* [The problem]: Could you retype the entries exactly as they are?

Data extracted from a collection
*-*-*

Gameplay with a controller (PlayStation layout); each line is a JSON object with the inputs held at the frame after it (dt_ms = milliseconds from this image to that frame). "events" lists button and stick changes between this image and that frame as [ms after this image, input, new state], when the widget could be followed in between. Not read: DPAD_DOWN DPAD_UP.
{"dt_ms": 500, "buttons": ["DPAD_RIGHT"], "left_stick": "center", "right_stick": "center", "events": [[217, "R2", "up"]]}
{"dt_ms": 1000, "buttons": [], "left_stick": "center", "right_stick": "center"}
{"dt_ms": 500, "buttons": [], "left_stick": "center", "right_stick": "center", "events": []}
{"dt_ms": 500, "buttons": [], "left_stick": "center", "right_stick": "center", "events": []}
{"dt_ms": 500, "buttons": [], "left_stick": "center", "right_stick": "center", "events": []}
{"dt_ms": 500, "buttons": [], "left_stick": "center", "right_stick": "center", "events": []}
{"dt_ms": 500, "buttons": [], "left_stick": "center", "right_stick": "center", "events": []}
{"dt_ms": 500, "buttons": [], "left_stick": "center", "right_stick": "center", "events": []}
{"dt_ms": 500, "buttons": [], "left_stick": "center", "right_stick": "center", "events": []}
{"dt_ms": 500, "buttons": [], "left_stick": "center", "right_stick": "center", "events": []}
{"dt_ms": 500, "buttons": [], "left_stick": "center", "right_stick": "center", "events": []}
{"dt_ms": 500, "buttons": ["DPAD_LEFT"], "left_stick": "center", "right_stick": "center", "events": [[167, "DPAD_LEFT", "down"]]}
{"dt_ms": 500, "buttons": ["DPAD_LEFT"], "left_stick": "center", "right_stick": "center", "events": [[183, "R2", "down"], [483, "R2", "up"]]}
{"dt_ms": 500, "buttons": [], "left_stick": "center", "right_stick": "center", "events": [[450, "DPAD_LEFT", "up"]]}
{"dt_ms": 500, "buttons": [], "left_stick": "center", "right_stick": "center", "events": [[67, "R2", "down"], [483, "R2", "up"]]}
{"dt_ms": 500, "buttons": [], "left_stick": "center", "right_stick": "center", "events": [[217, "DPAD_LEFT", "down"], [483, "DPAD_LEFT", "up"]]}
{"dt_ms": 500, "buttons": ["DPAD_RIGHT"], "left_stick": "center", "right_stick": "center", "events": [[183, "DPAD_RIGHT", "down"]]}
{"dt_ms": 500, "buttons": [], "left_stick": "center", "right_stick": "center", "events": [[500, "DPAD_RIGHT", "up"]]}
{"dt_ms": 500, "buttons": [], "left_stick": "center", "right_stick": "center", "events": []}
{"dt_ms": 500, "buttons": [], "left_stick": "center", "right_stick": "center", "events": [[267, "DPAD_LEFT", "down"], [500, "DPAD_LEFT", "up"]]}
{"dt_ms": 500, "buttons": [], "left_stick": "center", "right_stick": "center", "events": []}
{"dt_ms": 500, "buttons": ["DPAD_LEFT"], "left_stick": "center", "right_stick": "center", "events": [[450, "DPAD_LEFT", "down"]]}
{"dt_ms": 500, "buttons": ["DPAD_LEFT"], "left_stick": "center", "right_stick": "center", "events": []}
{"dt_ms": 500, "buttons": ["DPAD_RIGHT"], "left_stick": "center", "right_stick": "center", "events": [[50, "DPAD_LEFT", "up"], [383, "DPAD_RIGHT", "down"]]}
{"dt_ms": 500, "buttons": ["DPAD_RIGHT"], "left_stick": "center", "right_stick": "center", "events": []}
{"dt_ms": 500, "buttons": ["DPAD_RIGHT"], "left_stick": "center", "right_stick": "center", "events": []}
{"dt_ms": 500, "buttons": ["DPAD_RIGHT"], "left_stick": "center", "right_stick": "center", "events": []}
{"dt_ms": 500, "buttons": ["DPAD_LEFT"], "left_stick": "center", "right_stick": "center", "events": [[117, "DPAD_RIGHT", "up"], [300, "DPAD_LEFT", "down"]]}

*-*-*

* [Task result]:
Gameplay with a controller (PlayStation layout); each line is a JSON object with the inputs held at the frame after it (dt_ms = milliseconds from this image to that frame). "events" lists button and stick changes between this image and that frame as [ms after this image, input, new state], when the widget could be followed in between. Not read: DPAD_DOWN DPAD_UP.
{"dt_ms": 500, "buttons": ["DPAD_RIGHT"], "left_stick": "center", "right_stick": "center", "events": [[217, "R2", "up"]]}
{"dt_ms": 1000, "buttons": [], "left_stick": "center", "right_stick": "center"}
{"dt_ms": 500, "buttons": [], "left_stick": "center", "right_stick": "center", "events": []}
{"dt_ms": 500, "buttons": [], "left_stick": "center", "right_stick": "center", "events": []}
{"dt_ms": 500, "buttons": [], "left_stick": "center", "right_stick": "center", "events": []}
{"dt_ms": 500, "buttons": [], "left_stick": "center", "right_stick": "center", "events": []}
{"dt_ms": 500, "buttons": [], "left_stick": "center", "right_stick": "center", "events": []}
{"dt_ms": 500, "buttons": [], "left_stick": "center", "right_stick": "center", "events": []}
{"dt_ms": 500, "buttons": [], "left_stick": "center", "right_stick": "center", "events": []}
{"dt_ms": 500, "buttons": [], "left_stick": "center", "right_stick": "center", "events": []}
{"dt_ms": 500, "buttons": [], "left_stick": "center", "right_stick": "center", "events": []}
{"dt_ms": 500, "buttons": ["DPAD_LEFT"], "left_stick": "center", "right_stick": "center", "events": [[167, "DPAD_LEFT", "down"]]}
{"dt_ms": 500, "buttons": ["DPAD_LEFT"], "left_stick": "center", "right_stick": "center", "events": [[183, "R2", "down"], [483, "R2", "up"]]}
{"dt_ms": 500, "buttons": [], "left_stick": "center", "right_stick": "center", "events": [[450, "DPAD_LEFT", "up"]]}
{"dt_ms": 500, "buttons": [], "left_stick": "center", "right_stick": "center", "events": [[67, "R2", "down"], [483, "R2", "up"]]}
{"dt_ms": 500, "buttons": [], "left_stick": "center", "right_stick": "center", "events": [[217, "DPAD_LEFT", "down"], [483, "DPAD_LEFT", "up"]]}
{"dt_ms": 500, "buttons": ["DPAD_RIGHT"], "left_stick": "center", "right_stick": "center", "events": [[183, "DPAD_RIGHT", "down"]]}
{"dt_ms": 500, "buttons": [], "left_stick": "center", "right_stick": "center", "events": [[500, "DPAD_RIGHT", "up"]]}
{"dt_ms": 500, "buttons": [], "left_stick": "center", "right_stick": "center", "events": []}
{"dt_ms": 500, "buttons": [], "left_stick": "center", "right_stick": "center", "events": [[267, "DPAD_LEFT", "down"], [500, "DPAD_LEFT", "up"]]}
{"dt_ms": 500, "buttons": [], "left_stick": "center", "right_stick": "center", "events": []}
{"dt_ms": 500, "buttons": ["DPAD_LEFT"], "left_stick": "center", "right_stick": "center", "events": [[450, "DPAD_LEFT", "down"]]}
{"dt_ms": 500, "buttons": ["DPAD_LEFT"], "left_stick": "center", "right_stick": "center", "events": []}
{"dt_ms": 500, "buttons": ["DPAD_RIGHT"], "left_stick": "center", "right_stick": "center", "events": [[50, "DPAD_LEFT", "up"], [383, "DPAD_RIGHT", "down"]]}
{"dt_ms": 500, "buttons": ["DPAD_RIGHT"], "left_stick": "center", "right_stick": "center", "events": []}
{"dt_ms": 500, "buttons": ["DPAD_RIGHT"], "left_stick": "center", "right_stick": "center", "events": []}
{"dt_ms": 500, "buttons": ["DPAD_RIGHT"], "left_stick": "center", "right_stick": "center", "events": []}
{"dt_ms": 500, "buttons": ["DPAD_LEFT"], "left_stick": "center", "right_stick": "center", "events": [[117, "DPAD_RIGHT", "up"], [300, "DPAD_LEFT", "down"]]}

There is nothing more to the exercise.